Dans la foulée, une habituée de la boulangerie rentre et salue les salariés. Pour Nadia Boussa, l’éco n’a pas l’effet escompté : «Je travaille à Plaine Commune et tous les employés ont reçu 30 écos de leur employeur pour inciter à consommer local. Mais je le fais déjà. Je connais mes commerces de proximité et je n’ai pas besoin d’une alternative supplémentaire», insiste-elle. Elle croque dans sa baguette : «Je préfère que ce soit moi qui aille retirer de l’argent et qui paye les commerçants. Le fait de payer avec une application, je ne sais pas où mon argent va, je ne veux pas passer par d’autres intermédiaires.»
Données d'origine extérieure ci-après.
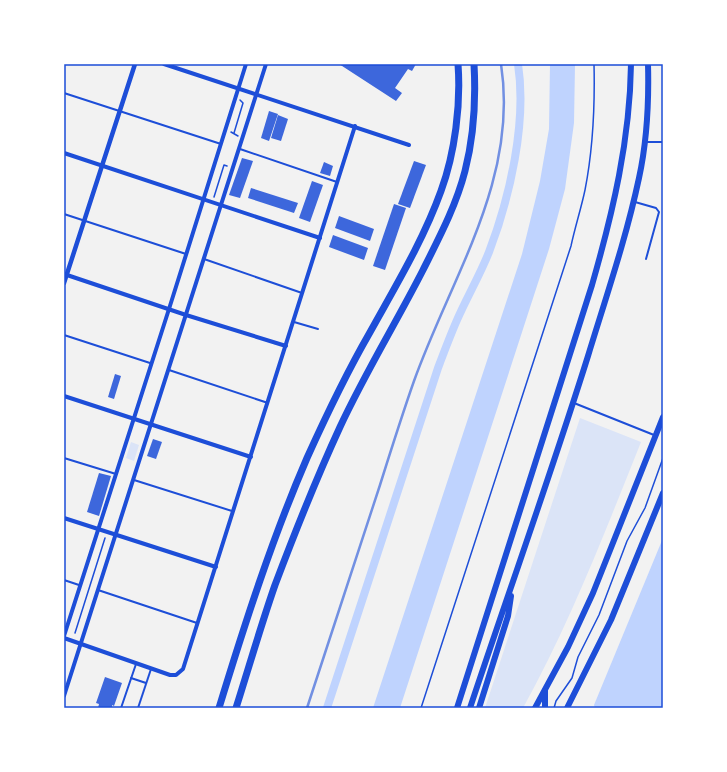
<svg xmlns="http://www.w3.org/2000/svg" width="727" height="772" font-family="'Golos Text',sans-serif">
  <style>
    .green { fill: #dbe4f7 }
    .water { fill: #bfd3fe }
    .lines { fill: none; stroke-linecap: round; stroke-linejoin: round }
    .canal { stroke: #bfd3fe; stroke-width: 8 }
    .building { fill: #3d67dc }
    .path { stroke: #1d4ed8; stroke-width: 1.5 }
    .service { stroke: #1d4ed8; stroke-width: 2 }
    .minor { stroke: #1d4ed8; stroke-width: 4 }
    .tertiary { stroke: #1d4ed8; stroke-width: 4.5 }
    .primary { stroke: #1d4ed8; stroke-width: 6 }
    .trunk { stroke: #1d4ed8; stroke-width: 6 }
    .motorway { stroke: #1d4ed8; stroke-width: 7 }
    .rail { stroke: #7290e2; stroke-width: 2.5 }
    .neatline { fill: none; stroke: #1d4ed8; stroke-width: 1.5 }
  </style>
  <rect width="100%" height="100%" fill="#f2f2f2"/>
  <g class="green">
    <path d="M580,418L641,442C605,532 570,623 523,708H485Z"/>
    <path d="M131,442L139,445L134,461L126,458Z"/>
  </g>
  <g class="water">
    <path d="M550,64H575V65L574,123L565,189L549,249L400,708H373L522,254L540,181L549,129Z"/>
    <path d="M663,538V708H595L594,705Z"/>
  </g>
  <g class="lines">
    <path class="canal" d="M327,708L438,368C444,352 450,336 457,320C467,297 480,275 489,252C510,197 527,122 518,64"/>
  </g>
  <g class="building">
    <path d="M339,64H416L412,71L408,69L395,88L402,93L396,101Z"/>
    <path d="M269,111L278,114L269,141L261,138Z"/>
    <path d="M278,115L288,119L281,141L271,138Z"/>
    <path d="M242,158L253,161L240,198L229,195Z"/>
    <path d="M414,161L426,165L410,208L398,204Z"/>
    <path d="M324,162L333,166L330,176L320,173Z"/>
    <path d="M312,181L323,185L310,222L299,218Z"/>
    <path d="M251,188L298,203L294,213L248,198Z"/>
    <path d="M394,204L406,208L385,270L373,266Z"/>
    <path d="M339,216L374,229L370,241L335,228Z"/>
    <path d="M333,235L368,248L364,260L329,247Z"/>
    <path d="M115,374L121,376L114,399L108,397Z"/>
    <path d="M153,439L162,442L156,459L147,456Z"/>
    <path d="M99,473L111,476L99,516L87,512Z"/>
    <path d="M105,677L122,683L114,706L112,705V708H98L99,704L96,703Z"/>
  </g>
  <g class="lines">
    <g class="path">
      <path d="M231,132L238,136"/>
      <path d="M234,133L243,103L240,100"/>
      <path d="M214,197L224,165L227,166"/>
      <path d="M75,633L105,538"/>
      <path d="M421,708L571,246C575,227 581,209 585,190C593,149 595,106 594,64"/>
      <path d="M554,708L556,701L572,678L578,657L599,615L627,541L645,508L663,458"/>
    </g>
    <g class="service">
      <path d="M64,93L221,144"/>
      <path d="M646,142H663"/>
      <path d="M240,149L337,182"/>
      <path d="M635,202L656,208L659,212L646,259"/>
      <path d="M64,214L186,254"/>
      <path d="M204,259L302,293"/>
      <path d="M294,322L318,329"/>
      <path d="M64,335L150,363"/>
      <path d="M169,370L268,403"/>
      <path d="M574,403L654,435"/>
      <path d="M64,458L116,474"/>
      <path d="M134,480L232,511"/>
      <path d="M64,580L79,585"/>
      <path d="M98,590L197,623"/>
      <path d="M131,678L146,683"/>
      <path d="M121,708L136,664"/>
      <path d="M138,708L151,669"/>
    </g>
    <g class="minor">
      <path d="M164,64L409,145"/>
      <path d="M64,153L320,238"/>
      <path d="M64,274L186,315L286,346"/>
      <path d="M64,396L251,457"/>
      <path d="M64,518L216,567"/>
      <path d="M64,636L169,309L246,64"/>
      <path d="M64,638L170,675H176L183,669L355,126"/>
      <path d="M64,696L266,64"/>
    </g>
    <path class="tertiary" d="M64,283L135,64"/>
    <g class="primary">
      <path d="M535,708L568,647L593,593L663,417"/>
      <path d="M545,708V691"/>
      <path d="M567,708L611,620L663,493"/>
    </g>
    <g class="trunk">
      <path d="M457,708L592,285C613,212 630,140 631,64"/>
      <path d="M470,708C509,591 551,474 588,356C606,297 626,239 639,178C647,141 649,102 648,64"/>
      <path d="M479,708L508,616L511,596"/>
    </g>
    <g class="motorway">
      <path d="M219,708C245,623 272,539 307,458C326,416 346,374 369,334C395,287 423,241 441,191C455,153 461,104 458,64"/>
      <path d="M236,708C249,667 261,625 275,585C295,532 316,479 340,427C365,373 396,323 423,270C439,238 456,206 465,171C474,136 476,100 474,64"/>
    </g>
    <path class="rail" d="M307,708C331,634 356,559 380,485C391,450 402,415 414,381C451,277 519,180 501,64"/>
  </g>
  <rect width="727" height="772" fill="none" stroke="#ffffff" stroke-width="130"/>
  <rect x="65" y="65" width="597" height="642" class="neatline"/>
</svg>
Le Comité Eco envisage, à terme, d’étendre l’utilisation de sa monnaie à l’ensemble des neuf villes de Plaine Commune. En attendant, Nadia Boussa prévoit de dépenser les 30 écos offerts par son entreprise pour s’offrir un «grand gâteau». Cet achat la convaincra-t-elle d’adhérer pleinement au projet ? Elle s’interroge. Une chose est sûre : du temps et de la pédagogie seront nécessaires pour que les habitants s’approprient durablement cette monnaie.